[INSTRUCTIONS FOR THE TASK] Give exactly the lines from the one with "framed print: none" through the final line of the listing below, both included, leaving out any pictures.

[SUPPLIED RECORDS]
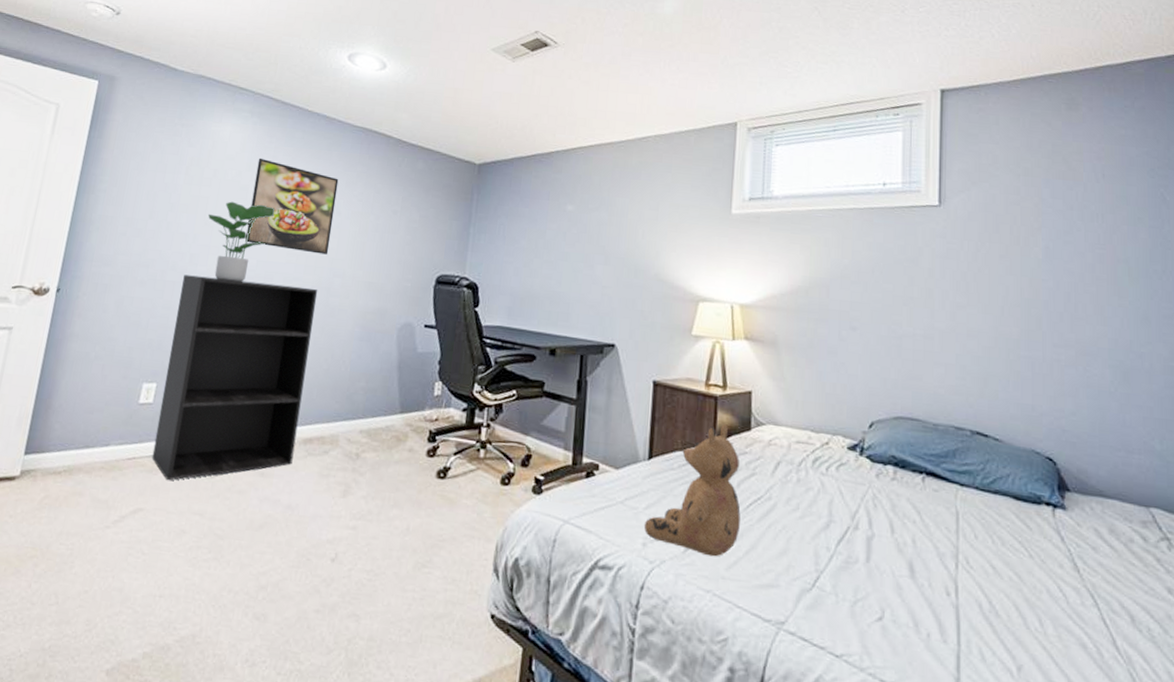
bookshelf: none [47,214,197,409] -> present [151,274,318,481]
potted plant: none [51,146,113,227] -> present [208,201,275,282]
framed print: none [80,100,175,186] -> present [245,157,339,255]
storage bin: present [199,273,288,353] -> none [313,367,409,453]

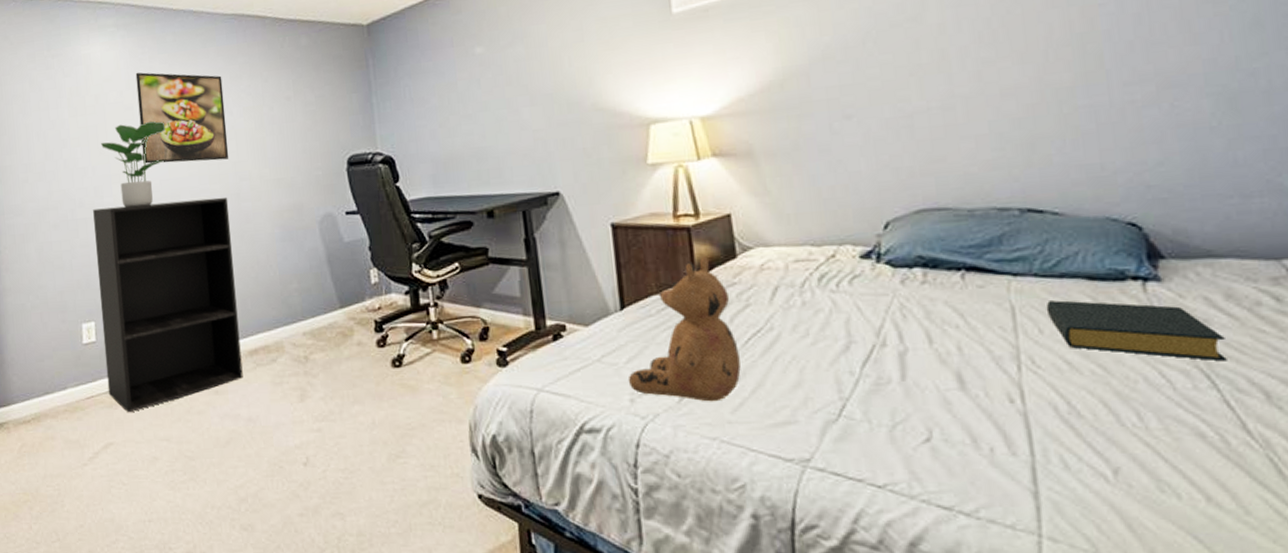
hardback book: none [982,512,1107,585] -> present [1046,300,1227,362]

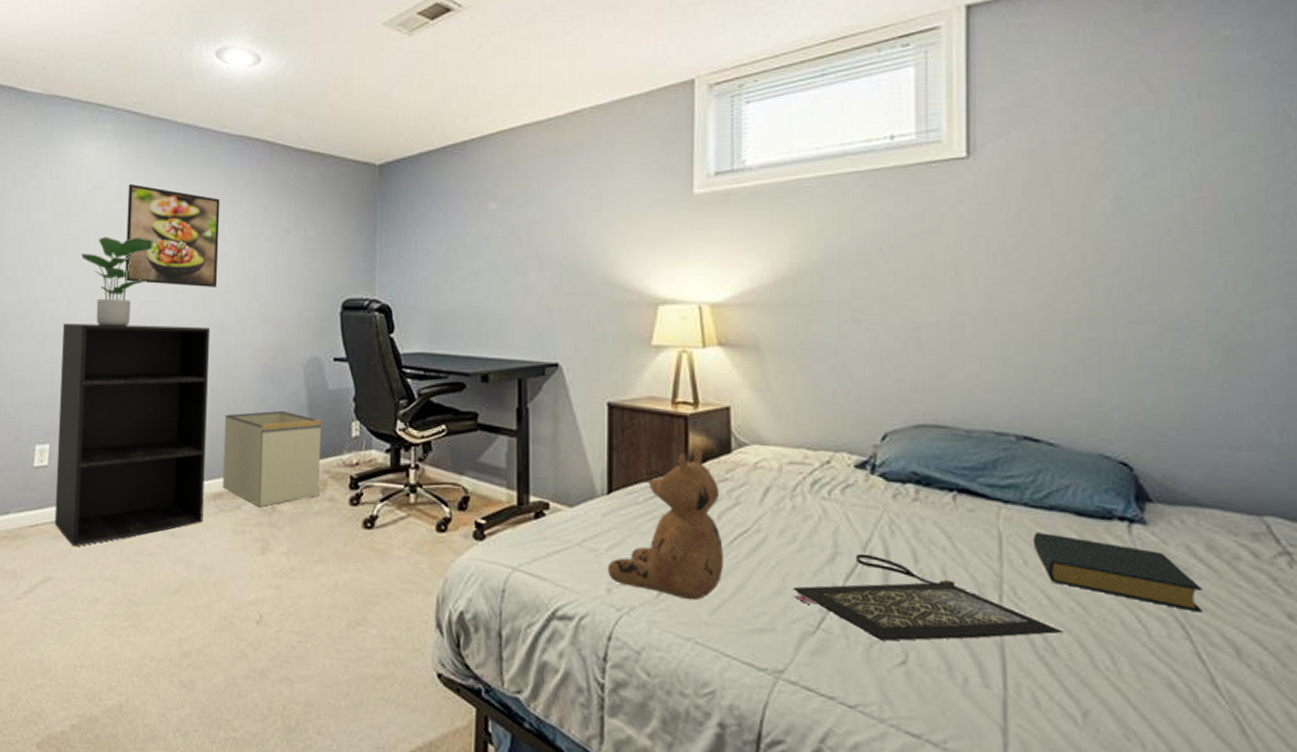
storage bin: none [251,266,347,358] -> present [222,410,322,507]
clutch bag: none [811,340,1086,421] -> present [793,553,1064,641]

[EXERCISE ANSWER]
framed print: none [80,100,175,186] -> present [245,157,339,255]
storage bin: present [199,273,288,353] -> none [313,367,409,453]

hardback book: none [982,512,1107,585] -> present [1046,300,1227,362]

storage bin: none [251,266,347,358] -> present [222,410,322,507]
clutch bag: none [811,340,1086,421] -> present [793,553,1064,641]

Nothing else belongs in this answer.